Kind of a dark pattern to hide the license price (last line in the AppStore page -> in-app purchases). Should be really prominently shown on the "buy now" page.

Also the features page is garbage. Wall of text with fairly generic stuff while it's still unclear: Can it run Windows? Can it run Linux? Arm64, x64 or both? MacOS?

Your main competition is VMWare Fusion and Parallels. See what features they advertise, make sure you are better and cheaper. Currently it looks like a university project rather than a real product.


It is a webpage that was quickly put together. We are a small company and our focus has been on the product. You can run Linux and macOS currently. That is listed on the features page as well as the app store product listing.

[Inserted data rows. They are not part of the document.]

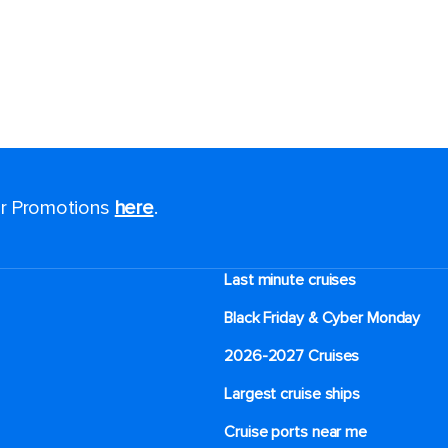
for Promotions
here
.
Last minute cruises
Black Friday & Cyber Monday
2026-2027 Cruises
Largest cruise ships
Cruise ports near me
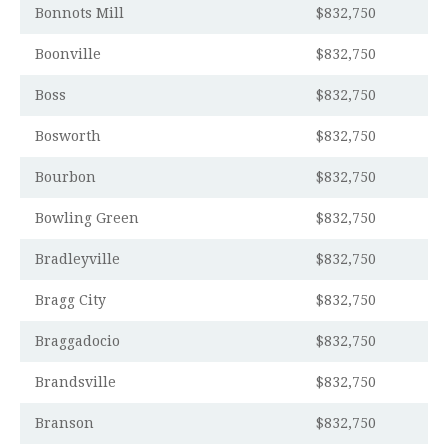
Bonnots Mill
$832,750
Boonville
$832,750
Boss
$832,750
Bosworth
$832,750
Bourbon
$832,750
Bowling Green
$832,750
Bradleyville
$832,750
Bragg City
$832,750
Braggadocio
$832,750
Brandsville
$832,750
Branson
$832,750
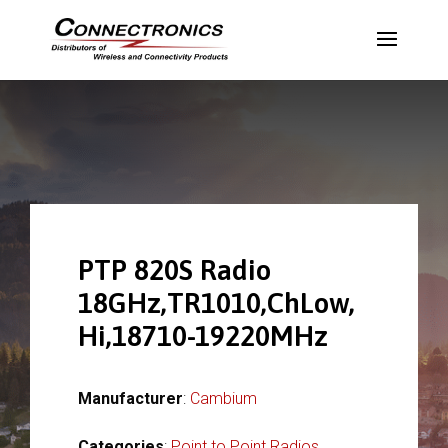
PTP 820S Radio
18GHz,TR1010,ChLow,
Hi,18710-19220MHz
Manufacturer
:
Cambium
Categories
:
Point to Point Radios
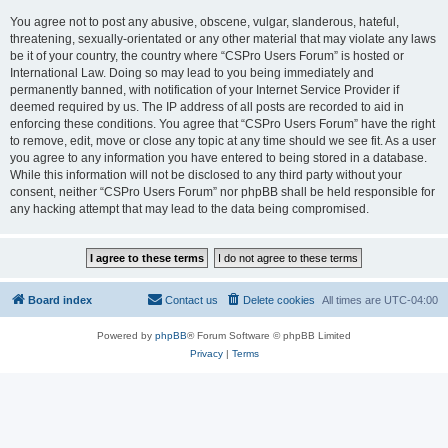
You agree not to post any abusive, obscene, vulgar, slanderous, hateful,
threatening, sexually-orientated or any other material that may violate any laws
be it of your country, the country where “CSPro Users Forum” is hosted or
International Law. Doing so may lead to you being immediately and
permanently banned, with notification of your Internet Service Provider if
deemed required by us. The IP address of all posts are recorded to aid in
enforcing these conditions. You agree that “CSPro Users Forum” have the right
to remove, edit, move or close any topic at any time should we see fit. As a user
you agree to any information you have entered to being stored in a database.
While this information will not be disclosed to any third party without your
consent, neither “CSPro Users Forum” nor phpBB shall be held responsible for
any hacking attempt that may lead to the data being compromised.
Board index
Contact us
Delete cookies
All times are
UTC-04:00
Powered by
phpBB
® Forum Software © phpBB Limited
Privacy
|
Terms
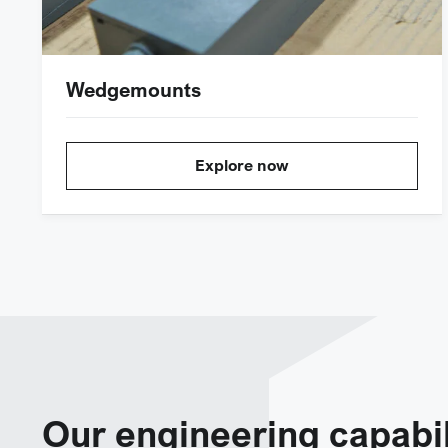
Wedgemounts
Explore now
Our engineering capabil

There is no dark pattern, it is actually a problem with the way Apple allows developers to sell software on the Mac App Store. We don't have proper control over the process and thus end up with this convoluted purchasing system that is more geared towards subscriptions - which are the real dark pattern nowadays. We sell without any subscriptions - at a very fair price that is extremely competitive with other products. The old upgrade pricing model was a lot more fair to both developers and users and we are sticking to it. This is the only way to offer a free trial on the App Store without requiring a separate installation, which would be inconvenient for everyone.

Far from a university project - but your opinion is yours to keep. It is a shame you are so negative, as it really is a labour of love and a quality Mac app. In fact we have a lot of firsts here, no one has really done a lot of these things (snapshots, suspend & resume, proper dynamic resolution with retina support) with the new Apple framework yet.